Apaixonado pelo cinema, ele queria que os seus colegas e a vizinhança se defrontassem com a mesma realidade por ele vivenciada em São Paulo. “Por muito tempo nós vivemos com o mito de que o Leo (Leonildo Borges Rocha) colocaria um cinema dentro da Leolar da Cidade Nova e aquilo nos enchia de esperança. Aí ele (Leo) abria um andar novo e nós pensávamos: ‘Olha, vai ser ali o cinema!’. Hoje, parando para pensar, não tinha razão de um cinema ser inaugurado dentro de uma grande loja, do nada. Mas foi uma ilusão boa e para nós fazia sentido”, sorri.
Quando criança, ele conta que as músicas internacionais eram os atrativos que chamavam seus ouvidos aguçados “para a boa música”. É porque ele não gostava das canções regionais, como o brega, o tecnobrega, o melody e o próprio fenômeno calypso. “Eu tinha, confesso, certo preconceito (com os ritmos paraenses). Mas com o tempo nós vamos amadurecendo e percebendo a importância da cultura local, dos traços regionais, e hoje eu arrisco até dançar esse som que integra uma cultura riquíssima do nosso Estado”, revela.
Gustavo quebrou de vez o preconceito com a música local e se diz fascinado com os ritmos paraenses. A música “Te Encontro em Marabá”, de Roberto Villar, é, para ele, o mais marcante e apaixonante som da música regional. “Foi a música que me despertou de vez e me encorajou a assumir meu amor pelo brega. Eu gosto muito de brega, principalmente por essas memórias de infância, quando era o ritmo que tocava”, comenta.
Sobre sua relação com a internet, que o consagrou com o clipe “Classe Média Sofre”, o qual foi ao ar no ano de 2013 pelo YouTube e, principalmente, pelo Facebook, ele conta que teve acesso à internet discada já em 2005, quando tinha dez anos de idade.
Antes de se lançar na ferramenta digital, produzia clipes na sua escola, o Colégio Monte Castelo, onde cantava sobre o cotidiano escolar e relata que sua primeira obra viral foi um RAP baseado no artista Gabriel, o Pensador. A música, rimando os nomes de colegas e professores, repercutiu através do bluetooth, uma das mais utilizadas em tempos de celulares “de botão”.

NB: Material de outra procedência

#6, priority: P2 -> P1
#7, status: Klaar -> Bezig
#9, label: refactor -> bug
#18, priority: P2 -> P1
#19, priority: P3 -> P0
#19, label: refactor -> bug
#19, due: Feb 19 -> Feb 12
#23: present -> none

Mas ele não queria que a música ficasse apenas entre os colegas de escola. Ele pensava mais alto. Foi quando decidiu produzir um novo material, dessa vez dedicado ao município, falando sobre a realidade da juventude e da classe média marabaense. “Antes, eu pensei bastante em produzir essa música. Eu queria falar de Marabá, mas queria mais ainda fazer algo que ninguém se propôs a fazer. A intenção era que fosse uma música crítica, mas que também tivesse uma pegada humorística. Então, surgiu “Classe Média Sofre”, inspirada no Cauê Moura (youtuber), versão marabaense. Eu deixo muito claro para não ter confusão (com direitos autorais)”, narra Gustavo.

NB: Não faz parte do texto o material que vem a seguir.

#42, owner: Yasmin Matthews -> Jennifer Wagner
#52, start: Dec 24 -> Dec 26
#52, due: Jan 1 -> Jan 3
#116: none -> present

O jovem, que está namorando, pretende abrir um negócio na cidade e constituir família. “Eu nunca imaginei que Marabá poderia ser um lugar turisticamente interessante, mas aí de uns tempos para cá, comecei a perceber o oposto. Marabá tem muito potencial sim”, avalia ele, que tem contrato com a Grande Amigo Petshop.